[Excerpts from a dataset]
-- Opening Marker --

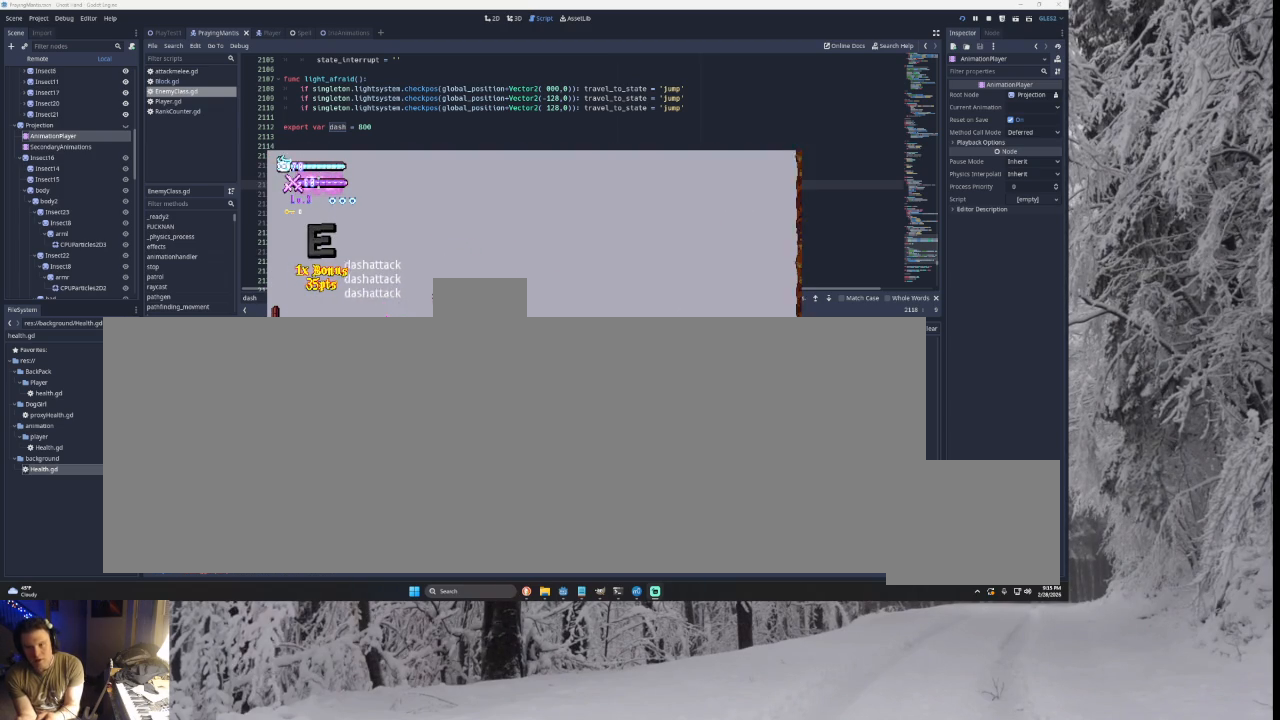
{"buttons": ["TRIANGLE"], "left_stick": "left", "right_stick": "center", "events": [[133, "TRIANGLE", "down"], [333, "left_stick", "center"], [400, "left_stick", "left"], [433, "TRIANGLE", "up"], [467, "TRIANGLE", "down"]]}
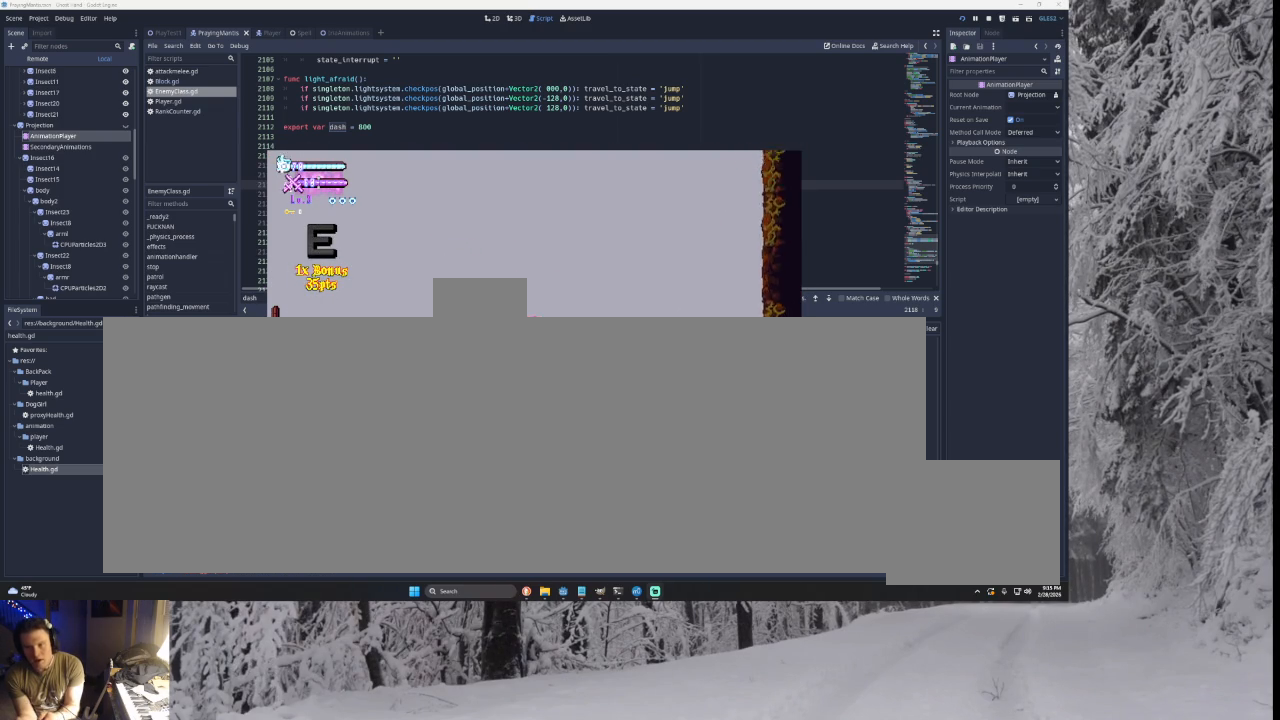
{"buttons": [], "left_stick": "left", "right_stick": "center", "events": [[433, "TRIANGLE", "up"]]}
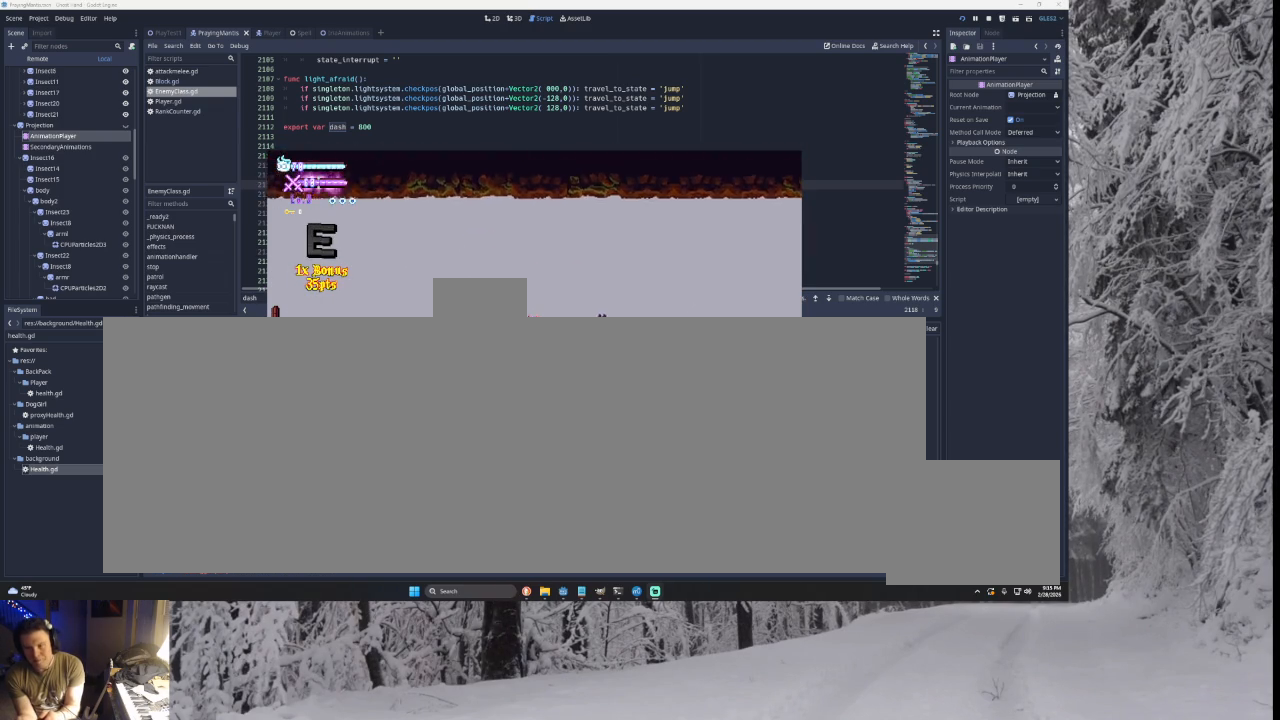
{"buttons": [], "left_stick": "left", "right_stick": "center", "events": [[200, "right_stick", "down"], [333, "right_stick", "center"]]}
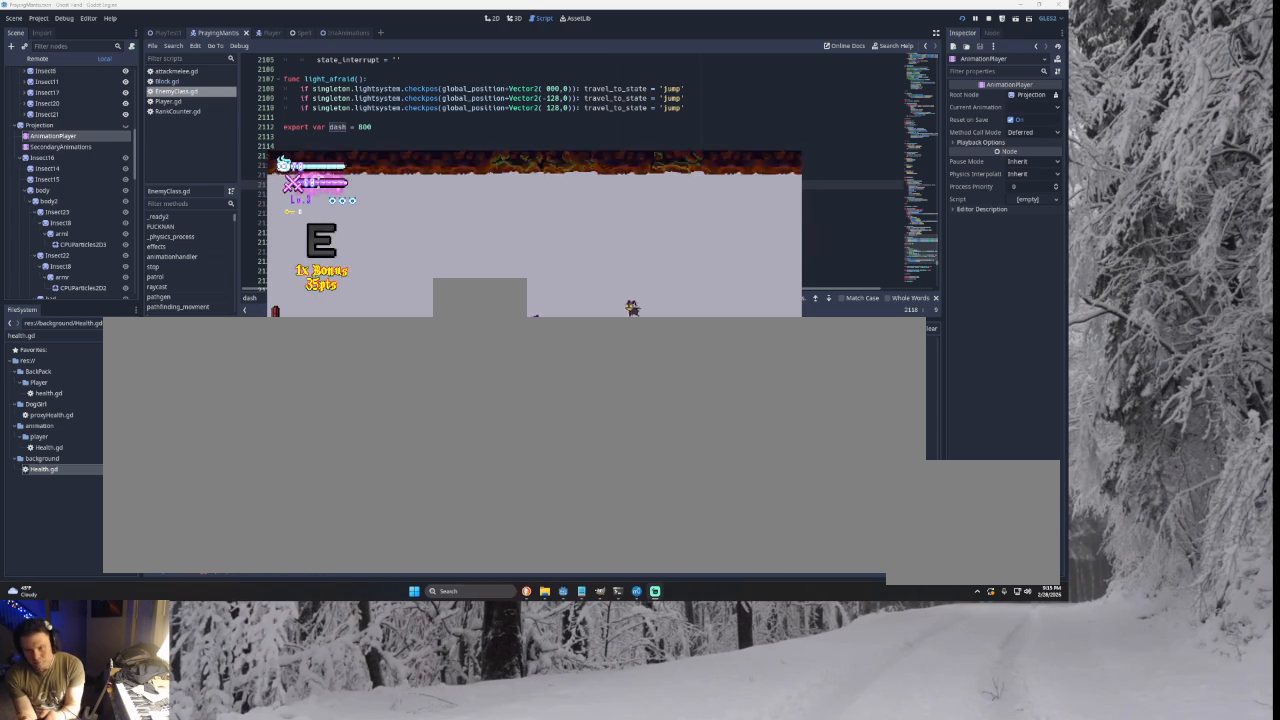
{"buttons": [], "left_stick": "left", "right_stick": "center", "events": [[67, "left_stick", "center"], [300, "left_stick", "down-right"], [333, "SQUARE", "down"], [400, "left_stick", "left"], [433, "SQUARE", "up"]]}
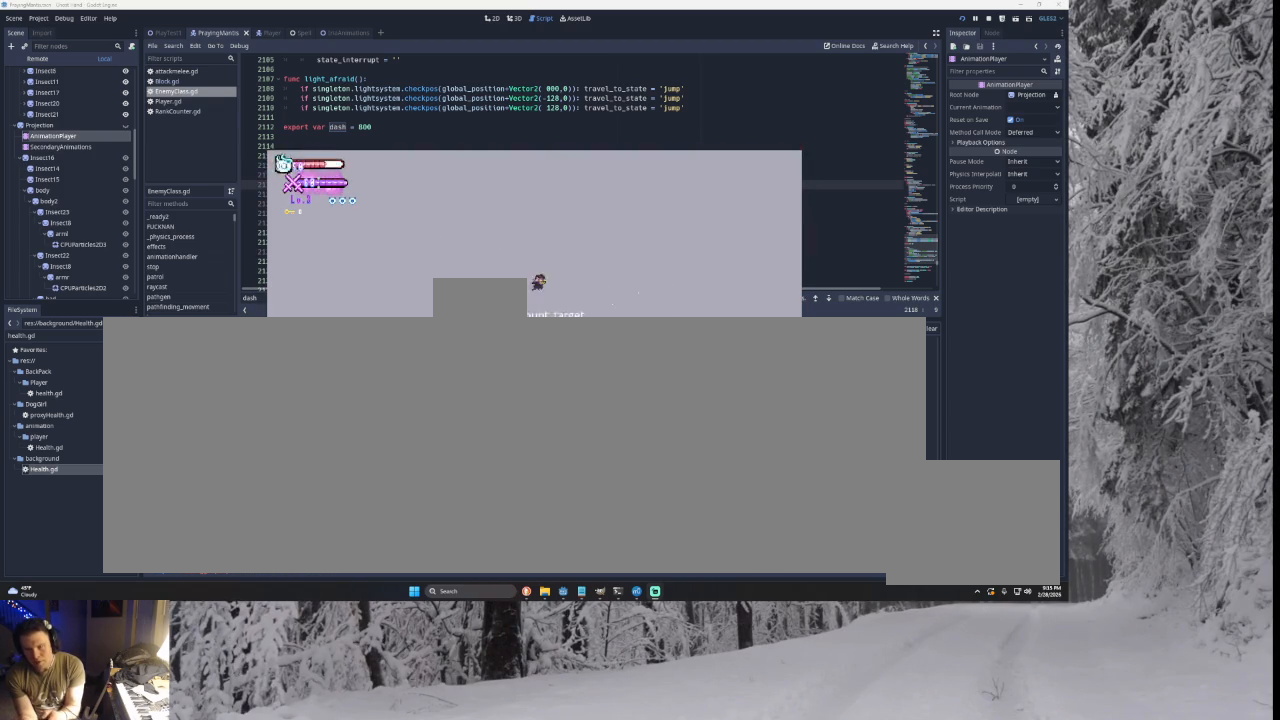
{"buttons": [], "left_stick": "center", "right_stick": "center", "events": [[400, "left_stick", "center"]]}
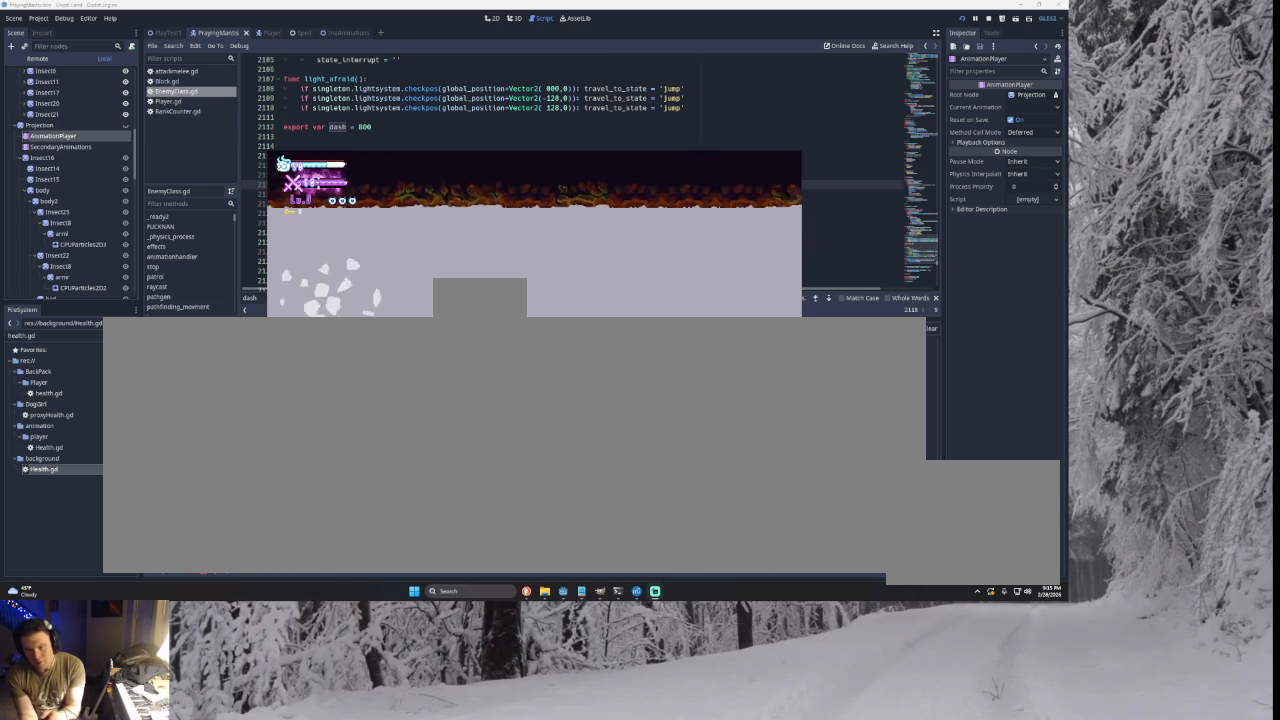
{"buttons": [], "left_stick": "center", "right_stick": "center", "events": []}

-- Closing Marker --

■ Exercise details:
Scan the data above, find each line with "down", and copy it.

■ Completed task:
{"buttons": ["TRIANGLE"], "left_stick": "left", "right_stick": "center", "events": [[133, "TRIANGLE", "down"], [333, "left_stick", "center"], [400, "left_stick", "left"], [433, "TRIANGLE", "up"], [467, "TRIANGLE", "down"]]}
{"buttons": [], "left_stick": "left", "right_stick": "center", "events": [[200, "right_stick", "down"], [333, "right_stick", "center"]]}
{"buttons": [], "left_stick": "left", "right_stick": "center", "events": [[67, "left_stick", "center"], [300, "left_stick", "down-right"], [333, "SQUARE", "down"], [400, "left_stick", "left"], [433, "SQUARE", "up"]]}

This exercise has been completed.